The escapes supported by each standard are given by supplying a `std::collections::BTreeMap<char, EscapeType>` instance. This maps each a character to the escape type that it represents. For example, `n` is mapped to `EscapeType::Char('\n')`. Several escape types are supported. See the `trivet::strings::EscapeType` enum for details.
For example, the following is the escape specification for the **Trivet** string standard.
| Character | Escape Type |
| --------- | --------------------------- |
| \n | `EscapeType::Discard` |
| \ | `EscapeType::Char('\\')` |
| ' | `EscapeType::Char('\'')` |
| " | `EscapeType::Char('"')` |
| a | `EscapeType::Char('\x07)` |
| b | `EscapeType::Char('\x08')` |
| e | `EscapeType::Char('\x1b')` |
| f | `EscapeType::Char('\x0c')` |
| n | `EscapeType::Char('\n')` |
| r | `EscapeType::Char('\r')` |
| t | `EscapeType::Char('\t')` |
| v | `EscapeType::Char('\x0b')` |
| x | `EscapeType::NakedByte` |
| u | `EscapeType::BracketU18` |
| N | `EscapeType::BracketUNamed` |
| ? | `EscapeType::Char('?')` |
Suppose we wished for `\d` to introduce a Unicode dagger symbol (U+2020 '†').
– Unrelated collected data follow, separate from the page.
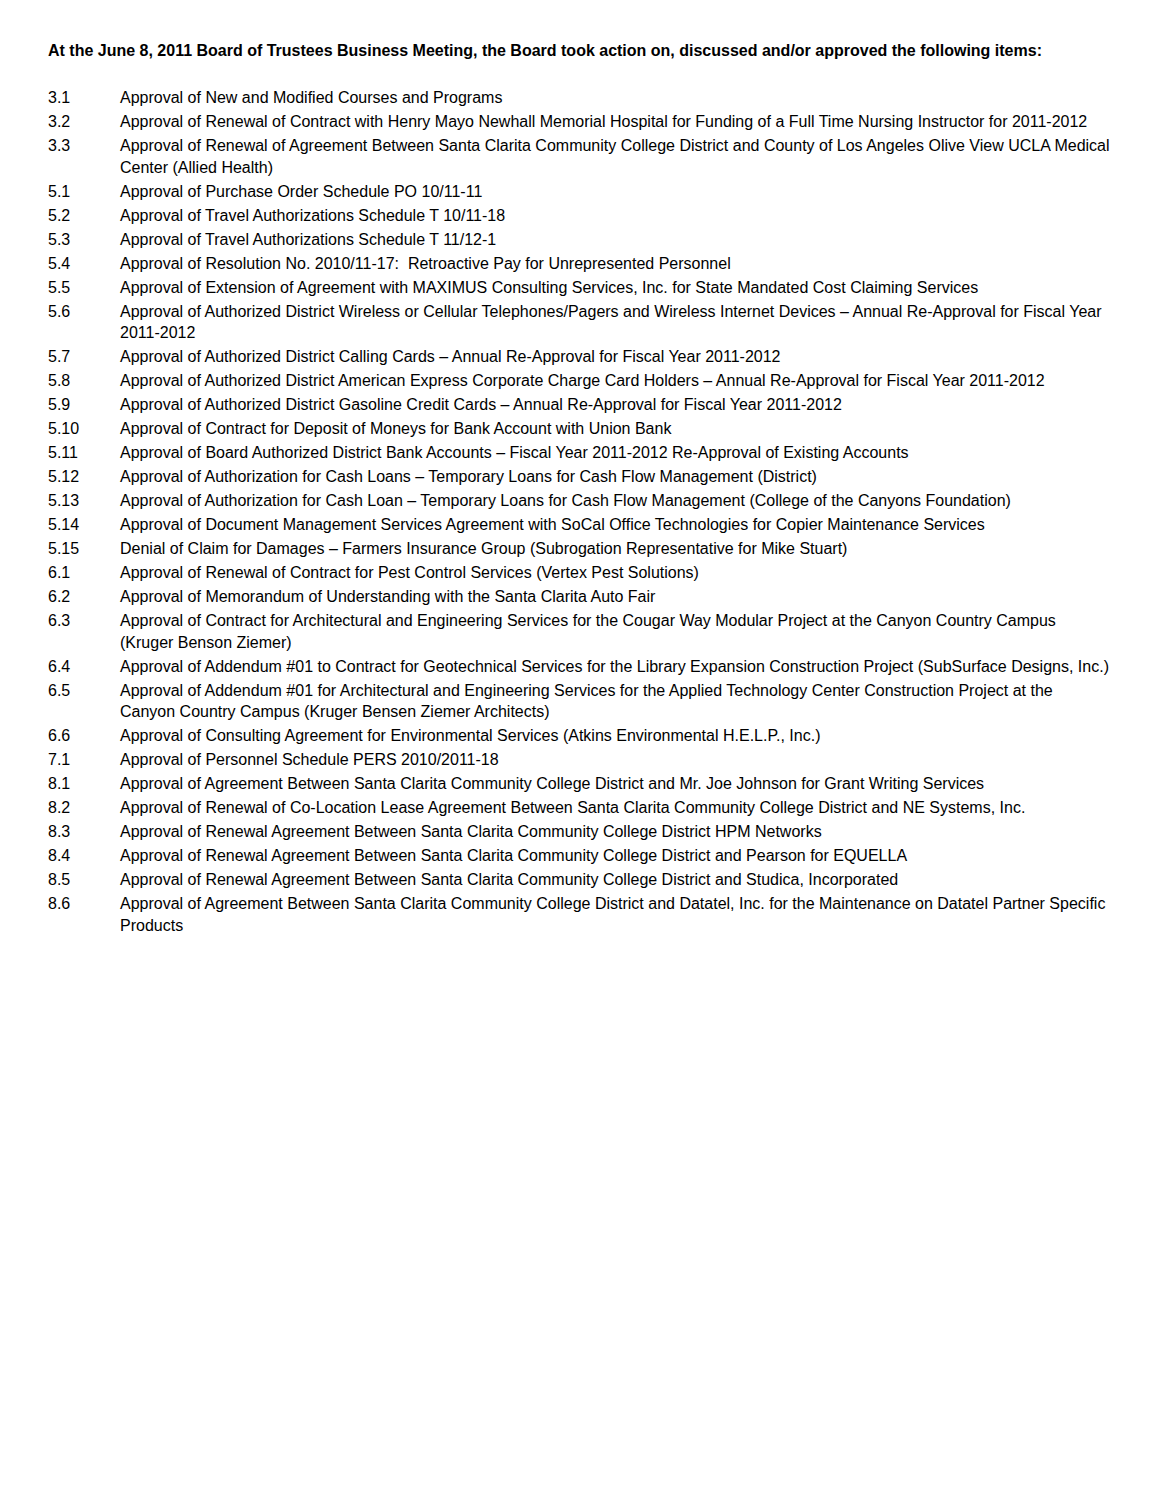At the June 8, 2011 Board of Trustees Business Meeting, the Board took action on, discussed and/or approved the following items:
| 3.1 | Approval of New and Modified Courses and Programs |
| 3.2 | Approval of Renewal of Contract with Henry Mayo Newhall Memorial Hospital for Funding of a Full Time Nursing Instructor for 2011-2012 |
| 3.3 | Approval of Renewal of Agreement Between Santa Clarita Community College District and County of Los Angeles Olive View UCLA Medical Center (Allied Health) |
| 5.1 | Approval of Purchase Order Schedule PO 10/11-11 |
| 5.2 | Approval of Travel Authorizations Schedule T 10/11-18 |
| 5.3 | Approval of Travel Authorizations Schedule T 11/12-1 |
| 5.4 | Approval of Resolution No. 2010/11-17: Retroactive Pay for Unrepresented Personnel |
| 5.5 | Approval of Extension of Agreement with MAXIMUS Consulting Services, Inc. for State Mandated Cost Claiming Services |
| 5.6 | Approval of Authorized District Wireless or Cellular Telephones/Pagers and Wireless Internet Devices – Annual Re-Approval for Fiscal Year 2011-2012 |
| 5.7 | Approval of Authorized District Calling Cards – Annual Re-Approval for Fiscal Year 2011-2012 |
| 5.8 | Approval of Authorized District American Express Corporate Charge Card Holders – Annual Re-Approval for Fiscal Year 2011-2012 |
| 5.9 | Approval of Authorized District Gasoline Credit Cards – Annual Re-Approval for Fiscal Year 2011-2012 |
| 5.10 | Approval of Contract for Deposit of Moneys for Bank Account with Union Bank |
| 5.11 | Approval of Board Authorized District Bank Accounts – Fiscal Year 2011-2012 Re-Approval of Existing Accounts |
| 5.12 | Approval of Authorization for Cash Loans – Temporary Loans for Cash Flow Management (District) |
| 5.13 | Approval of Authorization for Cash Loan – Temporary Loans for Cash Flow Management (College of the Canyons Foundation) |
| 5.14 | Approval of Document Management Services Agreement with SoCal Office Technologies for Copier Maintenance Services |
| 5.15 | Denial of Claim for Damages – Farmers Insurance Group (Subrogation Representative for Mike Stuart) |
| 6.1 | Approval of Renewal of Contract for Pest Control Services (Vertex Pest Solutions) |
| 6.2 | Approval of Memorandum of Understanding with the Santa Clarita Auto Fair |
| 6.3 | Approval of Contract for Architectural and Engineering Services for the Cougar Way Modular Project at the Canyon Country Campus (Kruger Benson Ziemer) |
| 6.4 | Approval of Addendum #01 to Contract for Geotechnical Services for the Library Expansion Construction Project (SubSurface Designs, Inc.) |
| 6.5 | Approval of Addendum #01 for Architectural and Engineering Services for the Applied Technology Center Construction Project at the Canyon Country Campus (Kruger Bensen Ziemer Architects) |
| 6.6 | Approval of Consulting Agreement for Environmental Services (Atkins Environmental H.E.L.P., Inc.) |
| 7.1 | Approval of Personnel Schedule PERS 2010/2011-18 |
| 8.1 | Approval of Agreement Between Santa Clarita Community College District and Mr. Joe Johnson for Grant Writing Services |
| 8.2 | Approval of Renewal of Co-Location Lease Agreement Between Santa Clarita Community College District and NE Systems, Inc. |
| 8.3 | Approval of Renewal Agreement Between Santa Clarita Community College District HPM Networks |
| 8.4 | Approval of Renewal Agreement Between Santa Clarita Community College District and Pearson for EQUELLA |
| 8.5 | Approval of Renewal Agreement Between Santa Clarita Community College District and Studica, Incorporated |
| 8.6 | Approval of Agreement Between Santa Clarita Community College District and Datatel, Inc. for the Maintenance on Datatel Partner Specific Products |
We could make that change as follows.
```rust,ignore
parser.borrow_string_parser()
.escapes.insert('d', trivet::strings::EscapeType::Char('\u{2020}'));
```
Keep in mind that each time you use `set(StringStandard)` to change the string standard, you reset all options.
[^c]: "String" means something different for C than it does for Trivet, which relies on the Rust definition of UTF-8 encoded strings. For this reason there will be differences. In particular, C strings are really just null-terminated sequences of bytes. In Trivet strings can contain nulls and should be valid Unicode.